L’indemnité d’occupation due par un indivisaire doit être assimilée à un revenu accroissant à l’indivision ; elle a pour objet de compenser l’impossibilité pour les autres indivisaires de bénéficier des fruits et revenus du bien indivis du fait de son occupation privative par l’un des indivisaires. Elle est donc due à l’indivision.
L’état de vétusté du bien, incompatible avec sa mise en location, est un motif impropre à décharger l’occupant de son obligation d’indemniser l’indivision.
L’évaluation de l’indemnité d’occupation relève de l’appréciation souveraine des juges du fond.
En application de l’article 815-10 du même code, aucune recherche relative aux fruits et revenus ne sera recevable plus de cinq ans après la date à laquelle ils ont été perçus ou auraient pu l’être.
La prescription est suspendue par l’assignation formulant des demandes au titre du versement d’une indemnité d’occupation.
Il en résulte, en cas de partage judiciaire, qu’aucune recherche ne doit remonter à plus de cinq ans en arrière à compter de l’assignation qui tend à la reconnaissance de ce droit.
Un procès-verbal de difficulté notarié interrompt la prescription dès lors qu’il fait état des réclamations concernant l’indemnité d’occupation.
En l’espèce, afin de statuer sur la demande de provision sur indemnité d’occupation, il convient de procéder aux étapes intermédiaires sur l’existence d’une indemnité d’occupation, son point de départ et le montant mensuel dû.

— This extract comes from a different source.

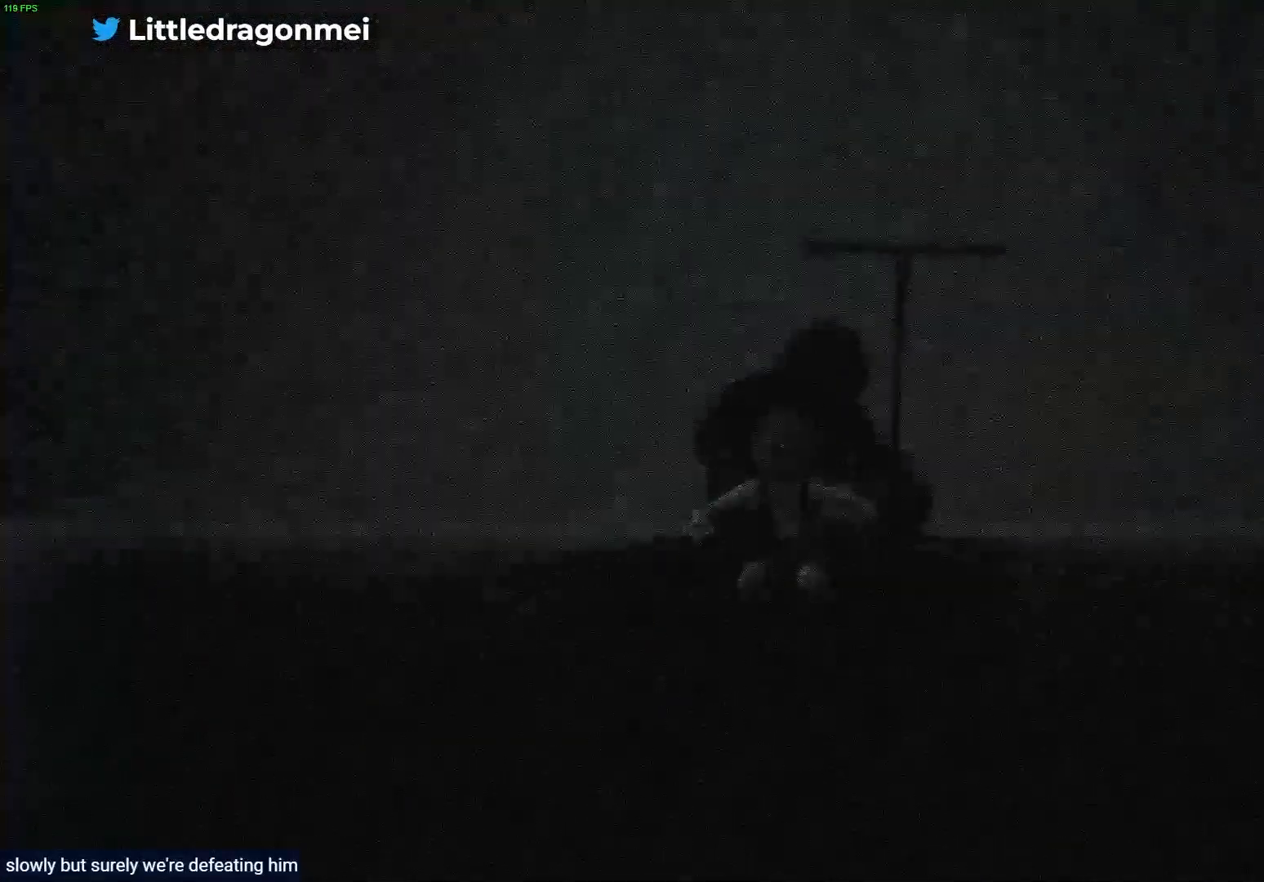
{"buttons": ["L2", "R2"], "left_stick": "center", "right_stick": "center", "events": [[117, "R2", "up"], [200, "L2", "down"], [250, "R2", "down"]]}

Par acte du 25 septembre 2023, Madame [X] [T] a fait citer Monsieur [J] [H] devant le juge aux affaires familiales du tribunal judiciaire de Bobigny.
Il n’est pas contesté que Monsieur [J] [H] réside dans le bien indivis.

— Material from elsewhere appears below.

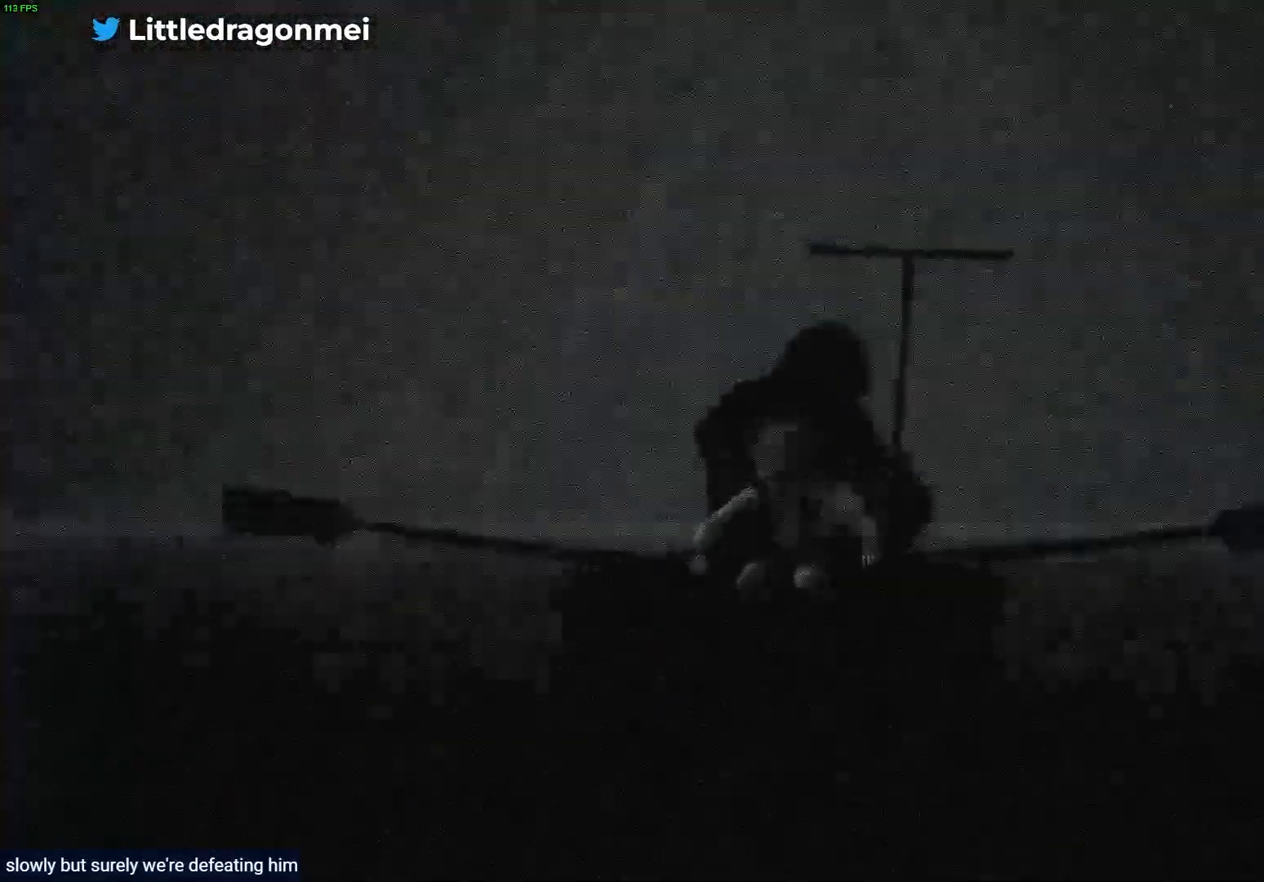
{"buttons": ["L2", "R2"], "left_stick": "center", "right_stick": "center", "events": [[50, "L2", "up"], [133, "R2", "up"], [167, "L2", "down"], [217, "R2", "down"]]}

Il est ainsi redevable d’une indemnité d’occupation envers l’indivision.
Madame [T] fixe au 1er septembre 2019, la date de jouissance privative par Monsieur [H] du bien indivis.
Monsieur [H] considère bénéficier de la jouissance du bien indivis depuis le 3 septembre 2019.
La période à laquelle Monsieur [H] commence à bénéficier seul du domicile conjugal débute ainsi septembre 2019.
Les parties sont en désaccord sur la date exacte, l’une évoquant le 1er septembre 2019, l’autre le 3 septembre 2019. En l’absence d’éléments permettant de fixer le début de l’indemnité d’occupation, la date médiane du 2 septembre 2019 sera prise en considération.
Dès lors, il convient de fixer la date de début de l’indemnité d’occupation due par Monsieur [H] à l’indivision au 2 septembre 2019.
Monsieur [H] produit les avis de valeurs locatives suivants :
Agence [27] en date du 15 novembre 2022 : 1000 euros par mois hors chargesNotaires de France en date du 4 juillet 2023 : entre 850 et 1000 euros par mois.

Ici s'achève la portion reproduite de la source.